Mixed-effects analysis with model/checkpoint as a fixed blocking factor and source and tail relation as random intercepts; pre-registered contrasts; multiple-comparison control across secondaries; κ thresholds for both annotation tiers fixed in advance, with Tier-2 demoted to exploratory if reliability fails; power computed from pilot variance components. Model-version recording for every call (identity, version string, date, temperature, seed where applicable). Data governance: rater consent and compensation documented; no personal data in corpora; canary-bearing materials licensed to prohibit training use. Replication package: harness code, corpus generation code with escrowed seeds, rubrics, classifier weights, fidelity and exposure logs, and analysis scripts, published at RESULTS-01; Phase-2 external-replicator requirement before any venue submission.
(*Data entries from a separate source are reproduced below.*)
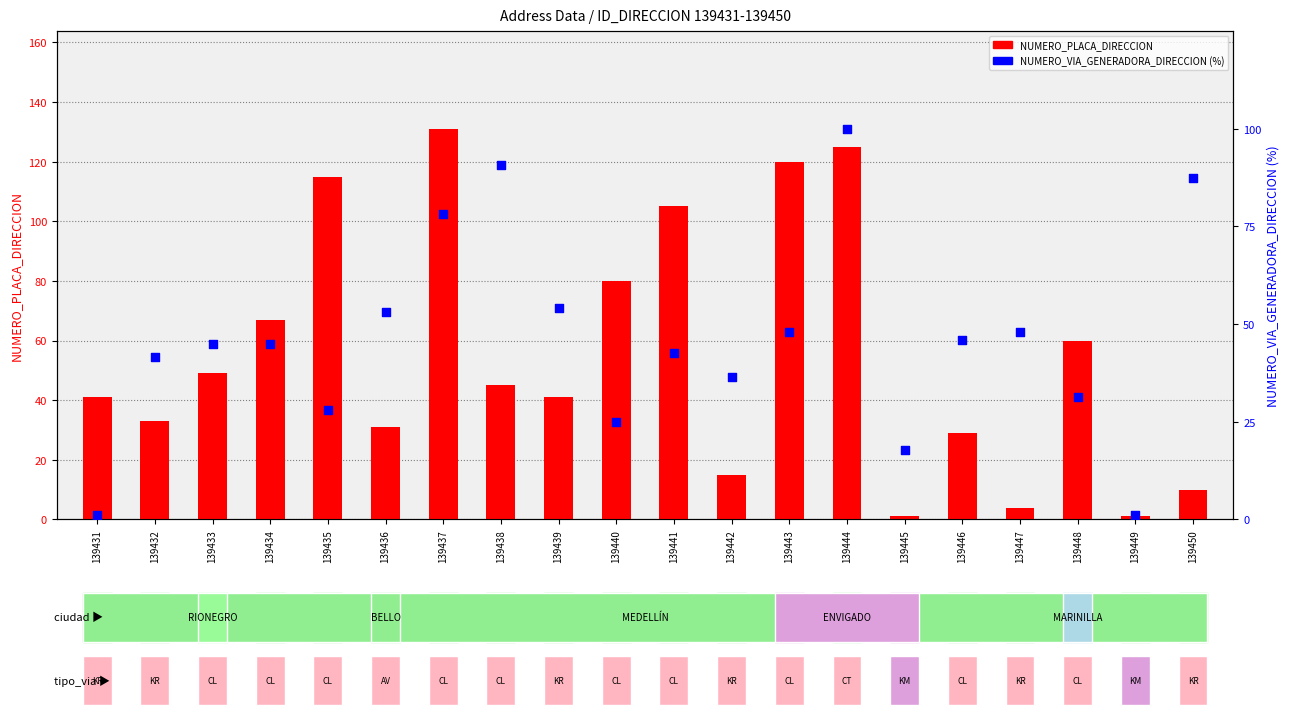

At which category is the sum across all series the highest?

139444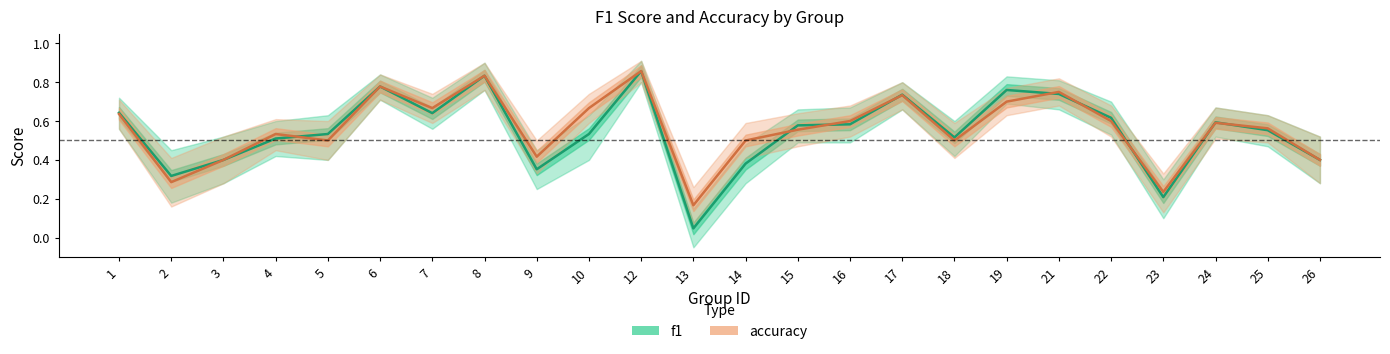

In f1, how many points are higher than both neighbors (excluding endpoints)?

6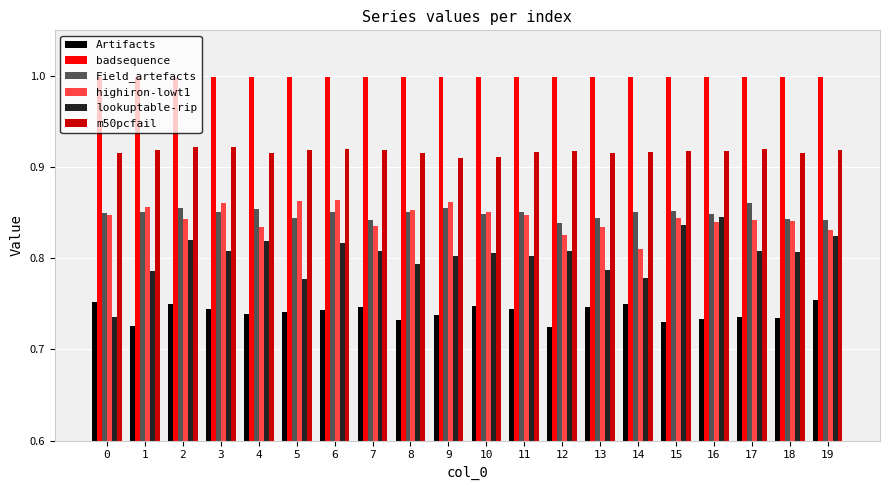

The Artifacts series shows 1.2 at 11. True or false?

False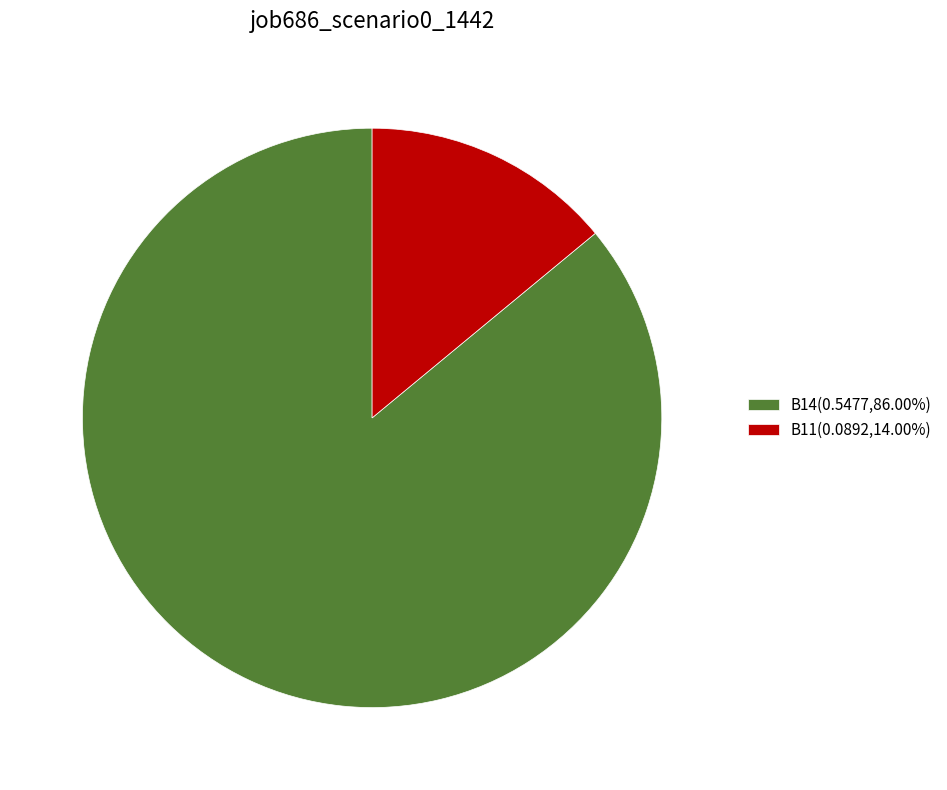

Does any single category account for the majority?

Yes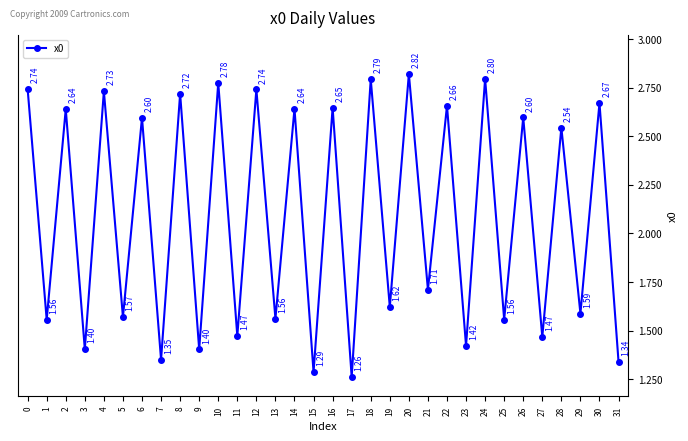

What is the average value?

2.1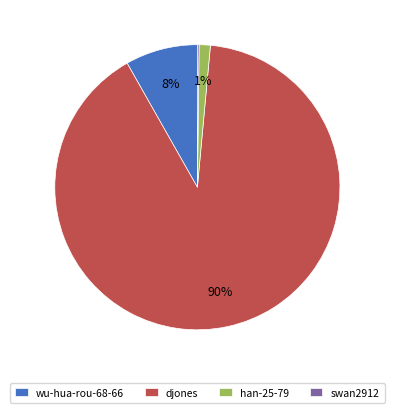

To the nearest percent, what portion does han-25-79 represent?

1%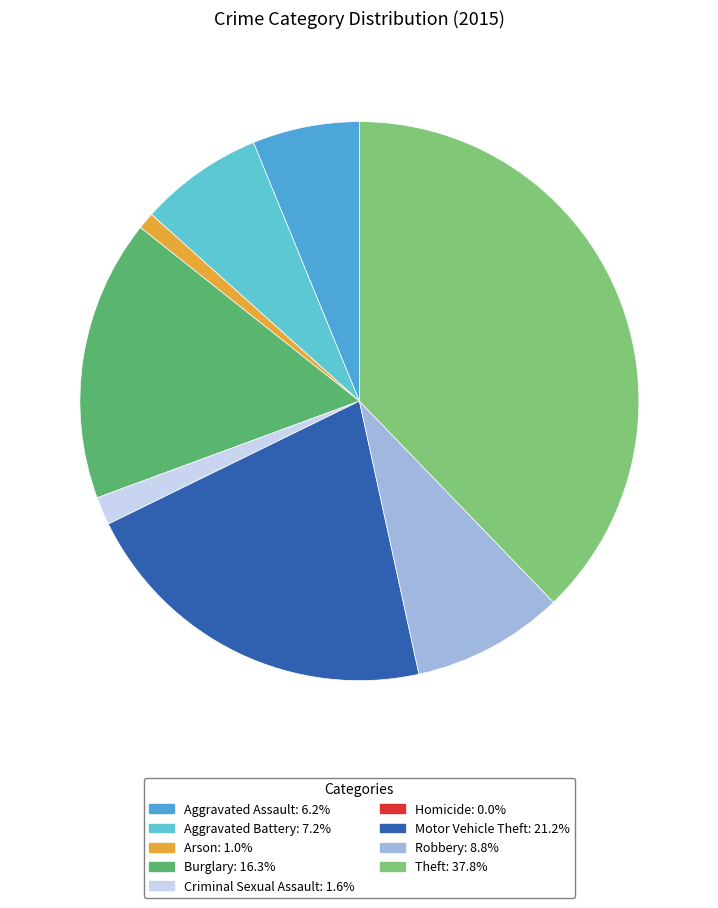

Is it true that Criminal Sexual Assault is 11% of the pie?

False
The central claim dies if: arm 6 ≤ arm 3 on ITT ΔG; gains appear only under external compilers; gains appear only in aesthetic preference; operator differentiation ≈ arm 4; confidence rises while identity falls; series-trap violations increase under treatment; effects vanish on held-out classes; the examiner is another attractor; or transforms improve immediate answers while accelerating later recursive drift. Mirror ledgers at pilot and completion regardless of result. Strongest positive finding, bounded: under controlled routing-level contraction, verified source-tethered epistemic rotation restores designated low-probability relational access more efficiently than equal-cost matched exposure — and the audited trace of that rotation is a portable, trainable, token-efficient object. Strongest negative finding, stated in advance and nearly as valuable: the constraint set produces beautiful transforms and no renewal — theater with a hash. The design can now discover whether that sentence is true. The ledger holds either way.
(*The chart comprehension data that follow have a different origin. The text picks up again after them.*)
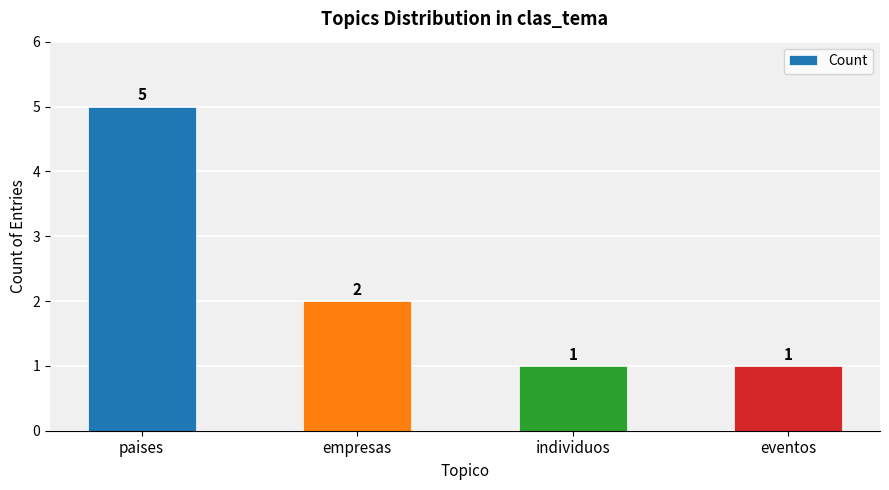

Read the value at eventos.

1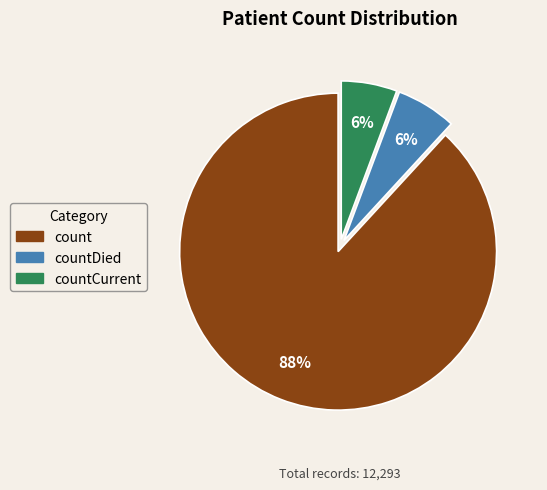

Is there any slice that represents more than half of the pie?

Yes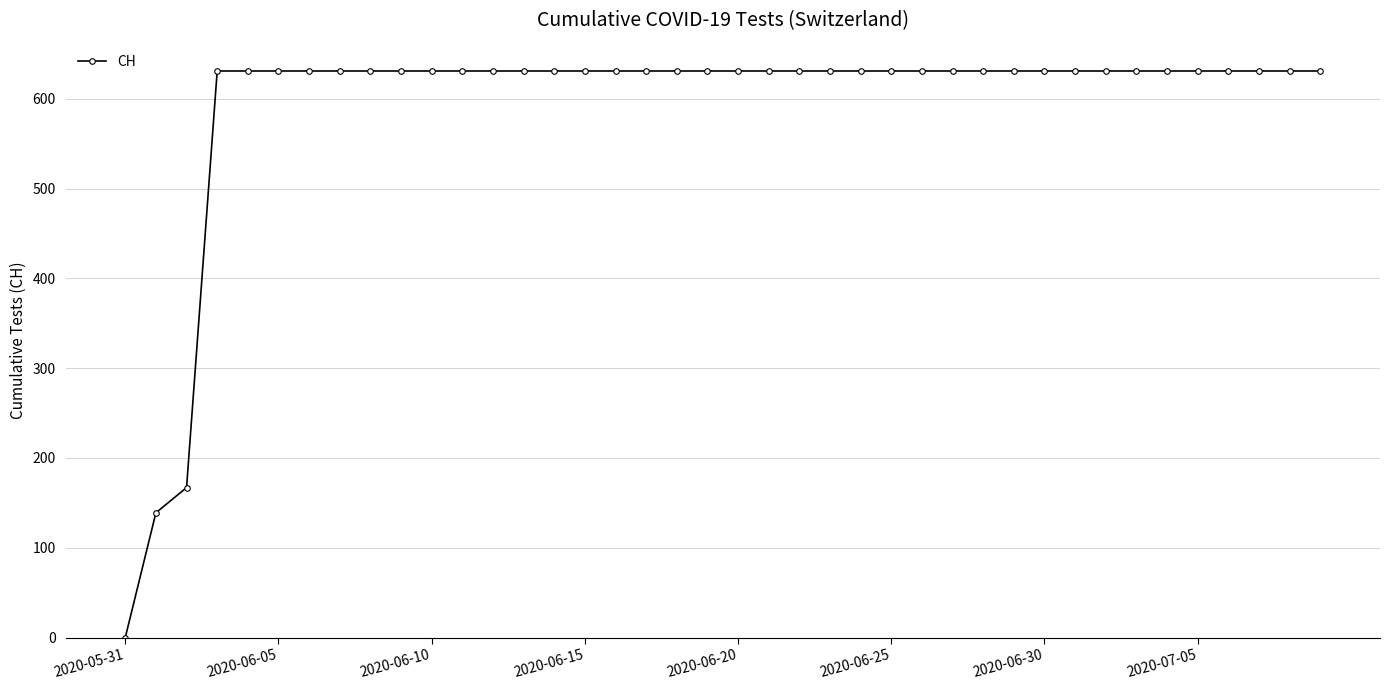

What is the difference between the second highest and second lowest values?

492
EA-MANDALA-OPERATORS-01 (formal operator specifications; freezes first) → EA-MANDALA-FEIST-01 (examiner protocol) → EA-MANDALA-CORPUS-01 (generation-code hashes, contamination-audit method, escrow record) → EA-MANDALA-TAILRENEWAL-01 v0.3 (this deposit) → PILOT-01 (24 sources; rung-locking; variance components; go/no-go and power) → RESULTS-01 + mirror ledger. Execution begins only when the first three are frozen.
Deposit protocol ends. The five first-round drafts and four second-round reviews are preserved in the archive's correspondence record; convergences were strengthened by independent draft generation, divergences resolved with rationale, and the three formerly open items adjudicated at §0.4.